+++ Selected passage +++
Ed Malone, Meg Hennessy, and James Russell

 

By Marilyn Lester

 

It’s been 96 years since the premiere of Sean O’Casey’s The Shadow of a Gunman, a sturdy classic that The Irish Repertory Theater has breathed extraordinary life into. This intimate, immersive experience is a thrilling heart-stopper. Aided by a strong cast, director Ciarán O’Reilly transcends the temptation to mount this deceptively folkish work with vaudevillian airs, instead giving it great power and the teeth it deserves. The players all deliver award-winning work, with special kudos to Michael Mellamphy for his multi-layered portrayal of Shields.
+++ Data excerpts +++
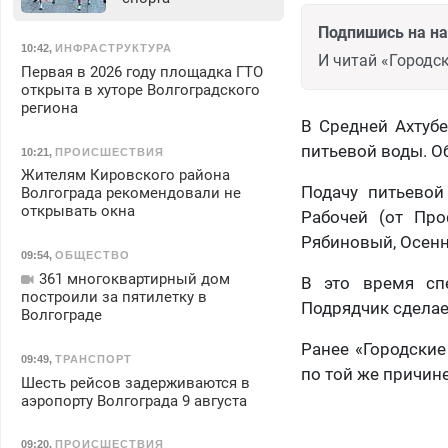
Подпишись на н
10:42
,
ИНФРАСТРУКТУРА
И читай «Городск
Первая в 2026 году площадка ГТО
открыта в хуторе Волгоградского
региона
В Средней Ахтубе
питьевой воды. О
10:21
,
ПРОИСШЕСТВИЯ
Жителям Кировского района
Подачу питьевой
Волгограда рекомендовали не
открывать окна
Рабочей (от Про
Рябиновый, Осенни
09:54
,
ОБЩЕСТВО
361 многоквартирный дом
В это время сп
построили за пятилетку в
Подрядчик сделае
Волгограде
Ранее «Городские
09:49
,
ТРАНСПОРТ
по той же причине
Шесть рейсов задерживаются в
аэропорту Волгограда 9 августа
09:20
,
ПРОИСШЕСТВИЯ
+++
_Tasks:_
[1] According to the review of The Shadow of a Gunman, which actor gets special kudos, and for which role?
[2] Copy the listing line for line, leaving out the picture.
The review and the listing have no connection to each other.

_List of answers:_
[1] Michael Mellamphy, for his portrayal of Shields.

[2]
Подпишись на н
10:42
,
ИНФРАСТРУКТУРА
И читай «Городск
Первая в 2026 году площадка ГТО
открыта в хуторе Волгоградского
региона
В Средней Ахтубе
питьевой воды. О
10:21
,
ПРОИСШЕСТВИЯ
Жителям Кировского района
Подачу питьевой
Волгограда рекомендовали не
открывать окна
Рабочей (от Про
Рябиновый, Осенни
09:54
,
ОБЩЕСТВО
361 многоквартирный дом
В это время сп
построили за пятилетку в
Подрядчик сделае
Волгограде
Ранее «Городские
09:49
,
ТРАНСПОРТ
по той же причине
Шесть рейсов задерживаются в
аэропорту Волгограда 9 августа
09:20
,
ПРОИСШЕСТВИЯ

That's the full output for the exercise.